[[ DATA open ]]

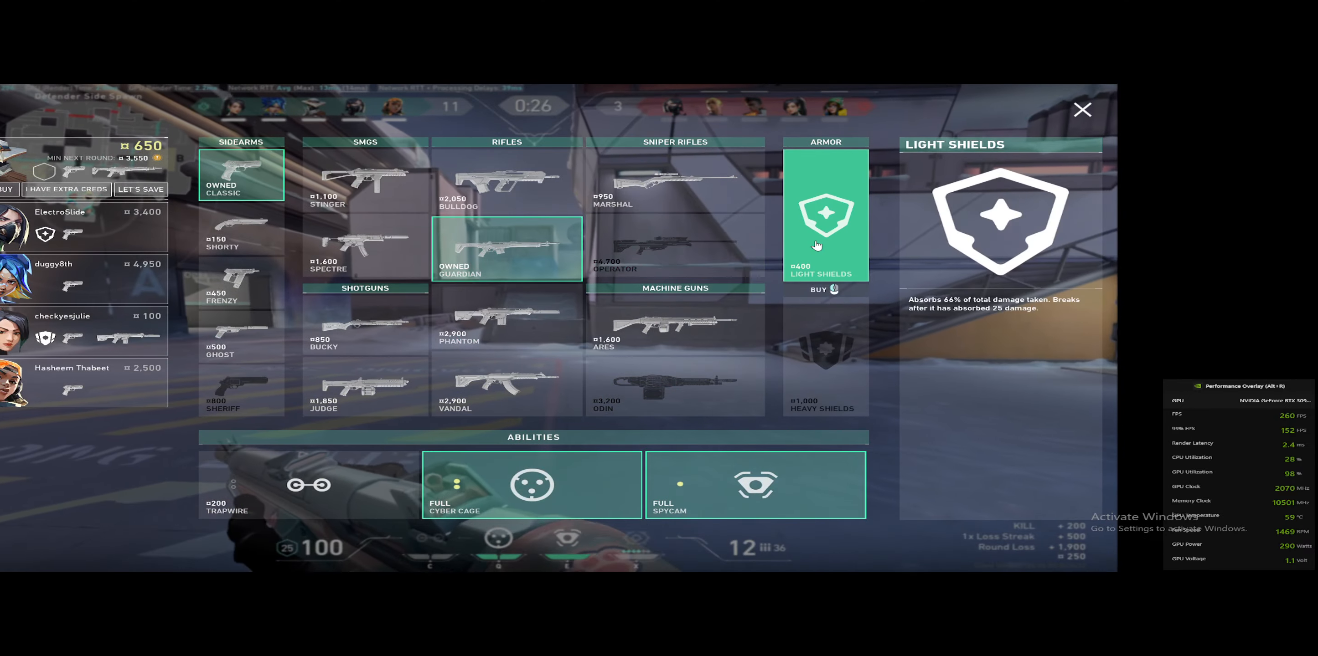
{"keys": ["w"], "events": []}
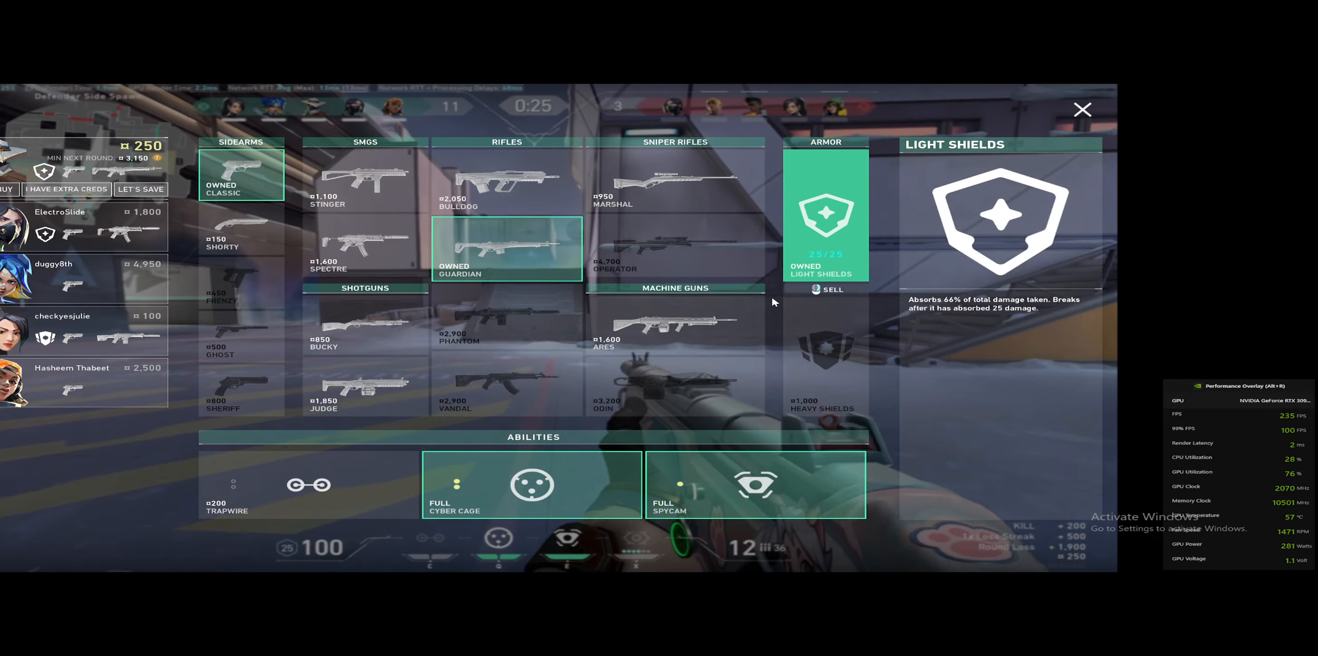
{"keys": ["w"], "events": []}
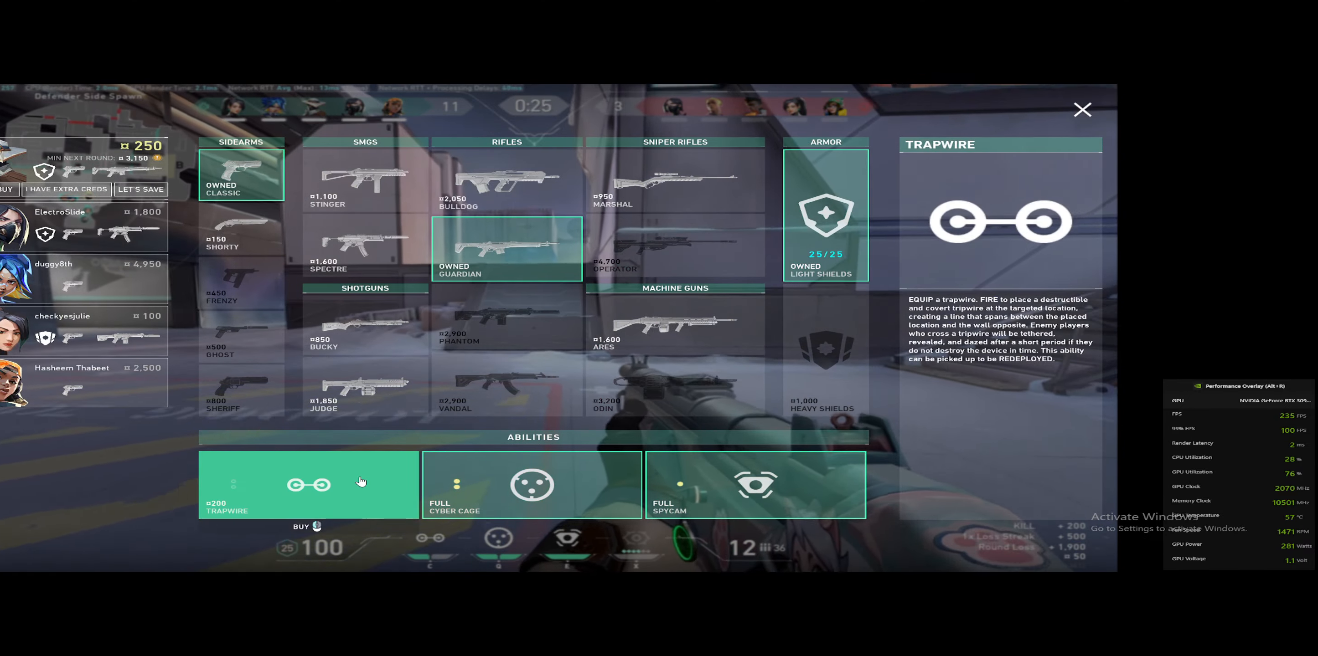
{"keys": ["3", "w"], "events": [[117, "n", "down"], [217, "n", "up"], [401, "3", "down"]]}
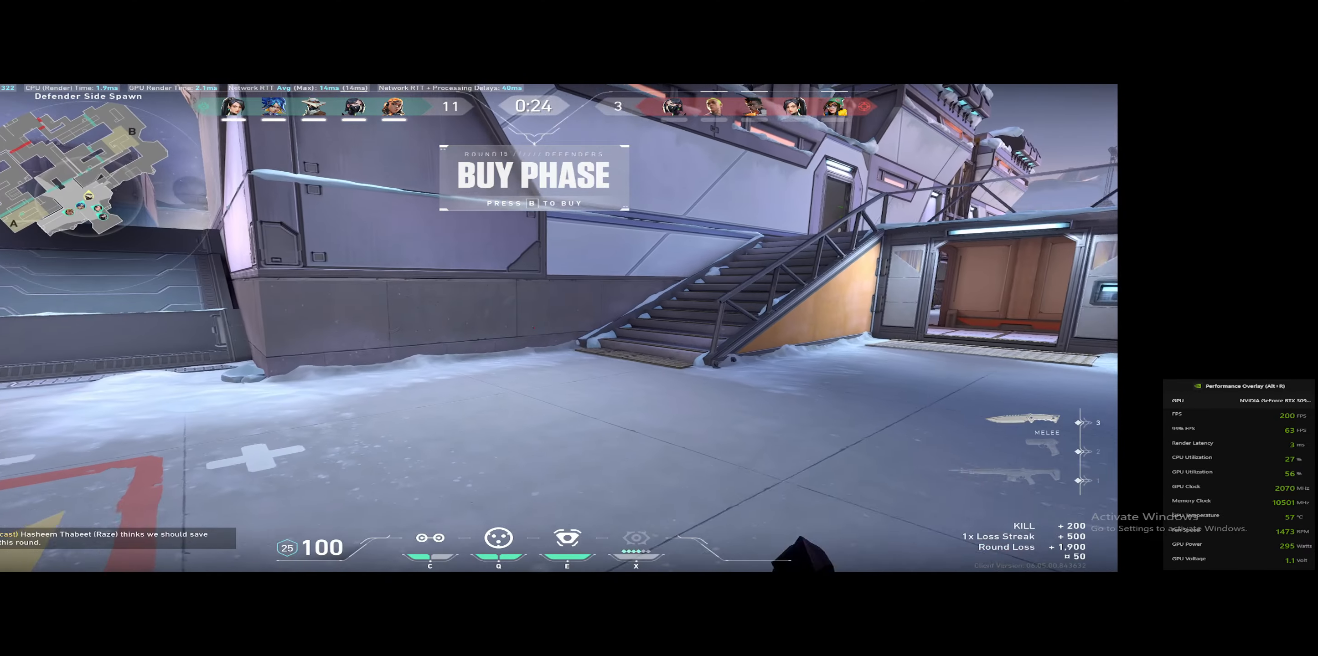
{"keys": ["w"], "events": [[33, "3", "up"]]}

[[ DATA closed ]]

Reproduce the listing exactly. The pictures are to be omitted.

{"keys": ["w"], "events": []}
{"keys": ["w"], "events": []}
{"keys": ["3", "w"], "events": [[117, "n", "down"], [217, "n", "up"], [401, "3", "down"]]}
{"keys": ["w"], "events": [[33, "3", "up"]]}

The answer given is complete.